First, ensure you have registered your email address with the PPS using this webpage: http://registration.pps.eosdis.nasa.gov/registration/
Once registered, your email address will serve as both your username AND password for logging into the FTP site. Email addresses are converted to lower case when registering, so please enter your username and password in lowercase as well.
If you need access to the near-realtime (NRT) GPM files on ftp://jsimpson.pps.eosdis.nasa.gov, please be sure to check the box labelled "Near-Realtime Products". Otherwise you will be unable to log in to the NRT FTP server.

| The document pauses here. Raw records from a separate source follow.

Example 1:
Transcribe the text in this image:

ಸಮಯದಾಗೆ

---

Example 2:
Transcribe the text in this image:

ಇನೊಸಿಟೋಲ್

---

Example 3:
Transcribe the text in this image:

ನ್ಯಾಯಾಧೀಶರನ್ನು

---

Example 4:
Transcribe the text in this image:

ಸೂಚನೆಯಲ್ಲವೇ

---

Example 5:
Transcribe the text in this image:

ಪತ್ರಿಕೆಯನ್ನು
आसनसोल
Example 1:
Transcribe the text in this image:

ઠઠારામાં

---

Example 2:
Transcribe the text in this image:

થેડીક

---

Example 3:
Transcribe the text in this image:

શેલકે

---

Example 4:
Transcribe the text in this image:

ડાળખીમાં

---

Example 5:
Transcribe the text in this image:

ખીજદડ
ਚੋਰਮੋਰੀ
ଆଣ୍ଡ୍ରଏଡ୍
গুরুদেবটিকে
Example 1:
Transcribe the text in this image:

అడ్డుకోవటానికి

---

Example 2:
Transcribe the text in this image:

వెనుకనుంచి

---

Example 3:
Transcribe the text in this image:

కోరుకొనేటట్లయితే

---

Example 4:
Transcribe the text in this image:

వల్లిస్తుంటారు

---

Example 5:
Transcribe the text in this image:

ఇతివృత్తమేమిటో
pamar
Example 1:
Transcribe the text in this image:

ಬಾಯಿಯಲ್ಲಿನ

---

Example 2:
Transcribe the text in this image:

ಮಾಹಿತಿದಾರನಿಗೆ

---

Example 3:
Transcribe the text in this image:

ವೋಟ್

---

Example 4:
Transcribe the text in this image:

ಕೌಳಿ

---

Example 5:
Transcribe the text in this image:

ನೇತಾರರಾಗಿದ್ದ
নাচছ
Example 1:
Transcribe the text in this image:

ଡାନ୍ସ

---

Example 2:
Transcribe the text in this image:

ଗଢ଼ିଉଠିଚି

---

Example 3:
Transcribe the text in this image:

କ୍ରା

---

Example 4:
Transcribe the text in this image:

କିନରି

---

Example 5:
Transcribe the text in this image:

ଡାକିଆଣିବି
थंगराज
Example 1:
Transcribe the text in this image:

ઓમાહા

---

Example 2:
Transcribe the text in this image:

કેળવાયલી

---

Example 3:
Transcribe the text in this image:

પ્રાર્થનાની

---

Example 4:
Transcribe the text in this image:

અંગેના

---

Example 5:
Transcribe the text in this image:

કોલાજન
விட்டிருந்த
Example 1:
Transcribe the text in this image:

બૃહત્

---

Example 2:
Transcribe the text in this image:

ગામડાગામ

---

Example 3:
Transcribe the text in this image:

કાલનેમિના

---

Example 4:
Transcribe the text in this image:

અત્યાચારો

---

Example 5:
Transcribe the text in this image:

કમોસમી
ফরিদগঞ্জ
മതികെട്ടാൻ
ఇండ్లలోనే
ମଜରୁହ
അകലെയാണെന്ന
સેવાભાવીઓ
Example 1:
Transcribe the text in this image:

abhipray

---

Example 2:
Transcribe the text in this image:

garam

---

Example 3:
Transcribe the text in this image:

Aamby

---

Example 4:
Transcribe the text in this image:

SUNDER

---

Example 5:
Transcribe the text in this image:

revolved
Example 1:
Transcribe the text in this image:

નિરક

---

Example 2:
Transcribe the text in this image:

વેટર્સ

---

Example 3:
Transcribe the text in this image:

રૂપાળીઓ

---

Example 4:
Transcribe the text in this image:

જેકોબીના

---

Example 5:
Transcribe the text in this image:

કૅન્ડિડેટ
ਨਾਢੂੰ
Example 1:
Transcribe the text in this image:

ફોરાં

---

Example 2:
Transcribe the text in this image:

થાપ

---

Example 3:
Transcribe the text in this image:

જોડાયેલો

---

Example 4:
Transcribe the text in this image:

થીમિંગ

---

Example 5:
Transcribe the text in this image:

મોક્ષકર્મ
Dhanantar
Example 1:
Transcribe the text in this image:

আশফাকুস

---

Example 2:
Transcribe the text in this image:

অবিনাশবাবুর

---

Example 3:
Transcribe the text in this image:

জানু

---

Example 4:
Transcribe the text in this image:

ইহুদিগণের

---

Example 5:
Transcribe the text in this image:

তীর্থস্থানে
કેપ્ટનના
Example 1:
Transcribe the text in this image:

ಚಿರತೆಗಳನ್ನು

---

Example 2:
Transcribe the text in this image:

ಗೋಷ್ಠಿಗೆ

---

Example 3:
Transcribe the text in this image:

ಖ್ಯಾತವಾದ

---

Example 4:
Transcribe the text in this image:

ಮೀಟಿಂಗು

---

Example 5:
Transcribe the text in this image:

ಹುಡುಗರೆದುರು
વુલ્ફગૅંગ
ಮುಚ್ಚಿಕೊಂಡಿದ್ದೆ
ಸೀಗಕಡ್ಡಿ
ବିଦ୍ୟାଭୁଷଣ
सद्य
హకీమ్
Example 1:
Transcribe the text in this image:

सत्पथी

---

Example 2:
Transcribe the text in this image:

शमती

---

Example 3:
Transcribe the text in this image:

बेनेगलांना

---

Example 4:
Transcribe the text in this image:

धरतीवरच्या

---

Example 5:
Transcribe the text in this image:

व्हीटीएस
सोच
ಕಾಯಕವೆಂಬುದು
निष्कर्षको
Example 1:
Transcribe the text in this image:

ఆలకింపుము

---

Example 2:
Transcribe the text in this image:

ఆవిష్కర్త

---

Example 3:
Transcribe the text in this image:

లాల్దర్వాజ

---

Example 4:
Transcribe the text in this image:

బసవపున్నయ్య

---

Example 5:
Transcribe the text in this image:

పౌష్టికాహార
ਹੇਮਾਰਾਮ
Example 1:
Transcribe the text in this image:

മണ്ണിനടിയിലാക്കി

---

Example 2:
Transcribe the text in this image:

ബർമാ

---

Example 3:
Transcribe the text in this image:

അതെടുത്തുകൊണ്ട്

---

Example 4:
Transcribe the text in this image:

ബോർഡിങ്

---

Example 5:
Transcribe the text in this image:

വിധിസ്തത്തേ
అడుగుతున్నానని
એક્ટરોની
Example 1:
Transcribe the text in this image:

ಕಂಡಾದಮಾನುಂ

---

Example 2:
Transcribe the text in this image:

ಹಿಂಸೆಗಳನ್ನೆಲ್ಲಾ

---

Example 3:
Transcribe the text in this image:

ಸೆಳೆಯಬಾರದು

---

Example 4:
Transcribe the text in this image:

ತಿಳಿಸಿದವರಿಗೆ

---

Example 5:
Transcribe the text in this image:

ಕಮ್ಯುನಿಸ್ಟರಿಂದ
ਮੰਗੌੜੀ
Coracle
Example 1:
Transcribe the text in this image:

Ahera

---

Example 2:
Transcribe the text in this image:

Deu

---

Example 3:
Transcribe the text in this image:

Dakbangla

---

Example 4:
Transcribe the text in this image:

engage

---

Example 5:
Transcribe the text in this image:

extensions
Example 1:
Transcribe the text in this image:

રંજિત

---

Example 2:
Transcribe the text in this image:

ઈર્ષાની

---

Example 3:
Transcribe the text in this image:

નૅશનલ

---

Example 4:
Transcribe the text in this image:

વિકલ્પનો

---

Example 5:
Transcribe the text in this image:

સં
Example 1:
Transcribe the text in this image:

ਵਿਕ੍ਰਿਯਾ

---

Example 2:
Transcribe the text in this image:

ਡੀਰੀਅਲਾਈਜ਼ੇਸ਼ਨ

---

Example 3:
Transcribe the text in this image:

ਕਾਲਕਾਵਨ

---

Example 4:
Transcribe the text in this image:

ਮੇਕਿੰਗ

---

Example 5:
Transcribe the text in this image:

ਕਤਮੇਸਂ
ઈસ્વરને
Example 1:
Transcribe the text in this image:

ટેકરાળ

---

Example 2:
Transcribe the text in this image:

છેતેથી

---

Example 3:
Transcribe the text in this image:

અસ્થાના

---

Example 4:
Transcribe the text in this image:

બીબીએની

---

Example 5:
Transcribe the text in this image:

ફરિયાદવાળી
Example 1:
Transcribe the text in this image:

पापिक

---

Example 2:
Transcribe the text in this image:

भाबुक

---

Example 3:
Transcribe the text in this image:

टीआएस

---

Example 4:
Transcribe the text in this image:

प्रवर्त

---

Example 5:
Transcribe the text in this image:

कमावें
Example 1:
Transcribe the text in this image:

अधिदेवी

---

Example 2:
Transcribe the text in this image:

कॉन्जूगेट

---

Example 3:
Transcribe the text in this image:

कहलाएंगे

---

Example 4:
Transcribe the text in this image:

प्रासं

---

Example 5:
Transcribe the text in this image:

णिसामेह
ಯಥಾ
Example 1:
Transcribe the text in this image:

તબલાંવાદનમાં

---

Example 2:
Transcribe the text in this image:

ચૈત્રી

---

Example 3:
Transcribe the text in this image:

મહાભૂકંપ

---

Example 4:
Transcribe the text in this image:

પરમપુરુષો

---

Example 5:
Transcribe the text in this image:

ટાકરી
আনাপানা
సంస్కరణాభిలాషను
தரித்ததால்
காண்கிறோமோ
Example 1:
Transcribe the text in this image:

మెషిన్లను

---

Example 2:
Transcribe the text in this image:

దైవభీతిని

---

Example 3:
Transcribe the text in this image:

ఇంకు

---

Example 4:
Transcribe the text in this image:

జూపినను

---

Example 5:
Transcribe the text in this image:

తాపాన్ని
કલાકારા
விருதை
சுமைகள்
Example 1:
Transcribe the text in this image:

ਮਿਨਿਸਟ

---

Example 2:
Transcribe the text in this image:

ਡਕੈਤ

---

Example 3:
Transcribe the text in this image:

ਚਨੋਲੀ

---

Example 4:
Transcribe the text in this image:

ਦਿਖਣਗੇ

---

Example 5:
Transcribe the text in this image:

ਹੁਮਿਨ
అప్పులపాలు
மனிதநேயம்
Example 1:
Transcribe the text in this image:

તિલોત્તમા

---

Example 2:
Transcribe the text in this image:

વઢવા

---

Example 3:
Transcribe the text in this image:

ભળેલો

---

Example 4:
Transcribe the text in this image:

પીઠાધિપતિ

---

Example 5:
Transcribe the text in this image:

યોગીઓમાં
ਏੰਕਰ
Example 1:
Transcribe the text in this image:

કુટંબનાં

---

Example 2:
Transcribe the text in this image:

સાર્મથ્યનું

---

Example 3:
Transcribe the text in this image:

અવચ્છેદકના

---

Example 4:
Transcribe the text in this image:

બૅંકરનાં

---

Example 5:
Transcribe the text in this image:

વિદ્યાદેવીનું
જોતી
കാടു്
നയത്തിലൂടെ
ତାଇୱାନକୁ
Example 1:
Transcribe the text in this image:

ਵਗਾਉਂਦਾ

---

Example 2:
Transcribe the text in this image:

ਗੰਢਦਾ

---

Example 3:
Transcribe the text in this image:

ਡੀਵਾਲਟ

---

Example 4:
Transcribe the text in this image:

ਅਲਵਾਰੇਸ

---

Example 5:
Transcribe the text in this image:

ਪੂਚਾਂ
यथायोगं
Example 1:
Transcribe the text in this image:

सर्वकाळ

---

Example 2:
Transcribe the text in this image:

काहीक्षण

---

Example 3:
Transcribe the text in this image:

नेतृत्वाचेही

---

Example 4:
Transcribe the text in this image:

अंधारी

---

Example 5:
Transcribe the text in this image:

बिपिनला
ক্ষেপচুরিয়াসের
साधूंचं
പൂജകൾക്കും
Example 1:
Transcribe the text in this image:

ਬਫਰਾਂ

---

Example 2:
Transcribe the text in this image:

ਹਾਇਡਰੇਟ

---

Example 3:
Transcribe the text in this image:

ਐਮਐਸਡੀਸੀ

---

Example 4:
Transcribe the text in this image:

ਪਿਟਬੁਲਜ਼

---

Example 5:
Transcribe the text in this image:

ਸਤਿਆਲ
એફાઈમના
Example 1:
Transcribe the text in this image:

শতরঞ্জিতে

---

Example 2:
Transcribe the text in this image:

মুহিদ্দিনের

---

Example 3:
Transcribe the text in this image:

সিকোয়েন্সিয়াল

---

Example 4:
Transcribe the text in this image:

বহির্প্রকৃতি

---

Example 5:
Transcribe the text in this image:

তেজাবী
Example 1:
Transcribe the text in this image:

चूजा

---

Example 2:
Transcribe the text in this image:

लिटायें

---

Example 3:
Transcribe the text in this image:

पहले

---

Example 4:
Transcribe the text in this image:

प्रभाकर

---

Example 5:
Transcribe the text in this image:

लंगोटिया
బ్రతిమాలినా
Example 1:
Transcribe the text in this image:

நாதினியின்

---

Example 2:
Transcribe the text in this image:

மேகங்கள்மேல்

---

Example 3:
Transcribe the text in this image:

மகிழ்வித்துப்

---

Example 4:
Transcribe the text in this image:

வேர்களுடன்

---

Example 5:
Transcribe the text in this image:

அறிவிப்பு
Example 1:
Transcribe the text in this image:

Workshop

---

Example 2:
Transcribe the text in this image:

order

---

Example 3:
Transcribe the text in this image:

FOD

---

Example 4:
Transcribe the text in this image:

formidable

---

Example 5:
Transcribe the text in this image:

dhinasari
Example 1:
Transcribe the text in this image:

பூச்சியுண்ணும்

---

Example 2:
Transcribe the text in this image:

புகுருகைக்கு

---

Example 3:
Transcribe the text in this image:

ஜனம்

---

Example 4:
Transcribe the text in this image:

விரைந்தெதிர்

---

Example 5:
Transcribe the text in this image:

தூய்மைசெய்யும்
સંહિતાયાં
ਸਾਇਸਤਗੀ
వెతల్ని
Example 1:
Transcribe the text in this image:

If you have already registered but would like to change your account details (such as adding access to NRT products) please visit this page and click "Verify Email or Update Info": http://registration.pps.eosdis.nasa.gov/registration/
The PPS FTP does not work with the Safari web browser due to the way it handles FTP authentication. It is recommended you use another web browser such as Chrome or Firefox, or use the command line or a dedicated FTP client application (Click here for a list of possible FTP clients. NASA does not endorse any of these applications, they are listed merely as a suggestion).
Please visit the "PPS Satellite-Ground Coincidence Finder" website from NASA's Precipitation Processing System: https://storm.pps.eosdis.nasa.gov/storm/data/Service.jsp?serviceName=OverflightFinder#events
This tool allows you to select a location, date range, and satellite to determine when the satellite has passed over that location within those dates.
No, GPM data is provided on a "best effort" basis and should not be considered operational. By design, most GPM products, and specifically IMERG, are "best effort". We are pretty proud that our best effort has been quite effective. But, the systems are taken down for routine preventative maintenance on selected Tuesdays, and if a server crashes, a network goes down, the government shuts down, or partner satellites suddenly fall silent, we don't have hot spares, personnel with pagers, 24/7 operations, etc. that guarantee continuous operation.
The entire partner constellation processing strategy is "best effort", so no specific delivery requirements are included in the letters of agreement. The commitment is to maintain communications about the status of the sensors, data quality, and data transmissions, and recognize that GPM is an interested party.